Es gibt zwei Probleme:

  1. haben weder Du noch deine SSD einen Vorteil davon.

  2. sagt der FHS dazu "The /var/tmp directory is made available for programs that require temporary files or directories that are preserved between system reboots.". Falls sich also eine Anwendung, ein Installationsprogramm o.ä. darauf verläßt, daß der Inhalt über einen Neustart hinweg erhalten bleibt, hat es Pech gehabt.

themroc

Avatar von themroc

Anmeldungsdatum:
5. November 2006

Beiträge: 1553

linrunner schrieb:

Es gibt zwei Probleme:

  1. haben weder Du noch deine SSD einen Vorteil davon.

  2. sagt der ...

Danke, das (Punkt 2) wollte ich nochmal wissen.

Aber warum ist Auslagerung prinzipiell nicht von Vorteil (Punkt 1)?

ingo2

Avatar von ingo2

Anmeldungsdatum:
15. Juni 2007

Beiträge: 2145

themroc schrieb:

Aber warum ist Auslagerung prinzipiell nicht von Vorteil (Punkt 1)?

"Auslagerung" ist eigfentlich als Ausdruck eine Krücke, die wir in diesem Artikel nur gewählt haben, um einen prägnanten Begriff im Titel zu haben. Eigentlich müßte/sollte das heißen:

"Verlagerung von Teilen des Dateisystems von der HD/SSD ins RAM"

Hintergrund war die Tatsache, daß SSD's nur eine limitierte Anzahl von Schreibzyklen je Zelle (besser Block) vertragen. Also wollte man mit aller Macht die Schreibvorgänge auf die SSD minimieren, indem man so viele wie möglich einfach ins RAM verlagerte.

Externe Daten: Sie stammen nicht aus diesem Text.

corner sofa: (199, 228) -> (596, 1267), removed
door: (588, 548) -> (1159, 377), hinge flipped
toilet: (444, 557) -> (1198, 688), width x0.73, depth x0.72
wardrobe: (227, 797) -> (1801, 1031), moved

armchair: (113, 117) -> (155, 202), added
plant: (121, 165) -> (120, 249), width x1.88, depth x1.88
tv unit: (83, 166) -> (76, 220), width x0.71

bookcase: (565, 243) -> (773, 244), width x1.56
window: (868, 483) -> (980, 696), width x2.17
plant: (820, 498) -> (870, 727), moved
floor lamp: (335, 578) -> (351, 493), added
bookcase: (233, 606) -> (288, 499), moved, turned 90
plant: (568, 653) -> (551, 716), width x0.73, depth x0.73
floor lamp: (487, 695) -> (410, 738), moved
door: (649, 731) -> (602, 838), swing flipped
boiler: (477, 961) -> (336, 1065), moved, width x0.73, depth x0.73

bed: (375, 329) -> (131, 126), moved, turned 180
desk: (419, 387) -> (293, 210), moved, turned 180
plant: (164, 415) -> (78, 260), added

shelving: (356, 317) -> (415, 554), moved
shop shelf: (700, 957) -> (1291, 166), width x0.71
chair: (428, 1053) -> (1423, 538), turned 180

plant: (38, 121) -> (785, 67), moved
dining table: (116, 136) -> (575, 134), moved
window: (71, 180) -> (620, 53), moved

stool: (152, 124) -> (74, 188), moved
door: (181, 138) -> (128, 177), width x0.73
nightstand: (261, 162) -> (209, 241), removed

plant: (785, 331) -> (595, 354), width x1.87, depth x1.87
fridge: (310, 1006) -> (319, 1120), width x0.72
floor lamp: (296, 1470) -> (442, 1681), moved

Bei modernen SSD's ist das völlig unnötig, denn die haben eine ausgeklügelte und wirksame Müllabfuhr (zu Deutsch: "garbage collection"), die dieses Vorgehen praktisch überflüssig macht. Manchmal ist es sogar kontraproduktiv, ein Beispiel:

Im Laptop sollte die swap Partition auf der SSD liegen, denn bei Hibernate (suspend to disk) beschleunigt das das Aufwachen ganz enorm Dank SSD.

Viele Grüße,
Ingo

themroc

Avatar von themroc

Anmeldungsdatum:
5. November 2006

Beiträge: 1553

Also empfiehlst Du bei einer SSD gar nichts mehr auszulagern?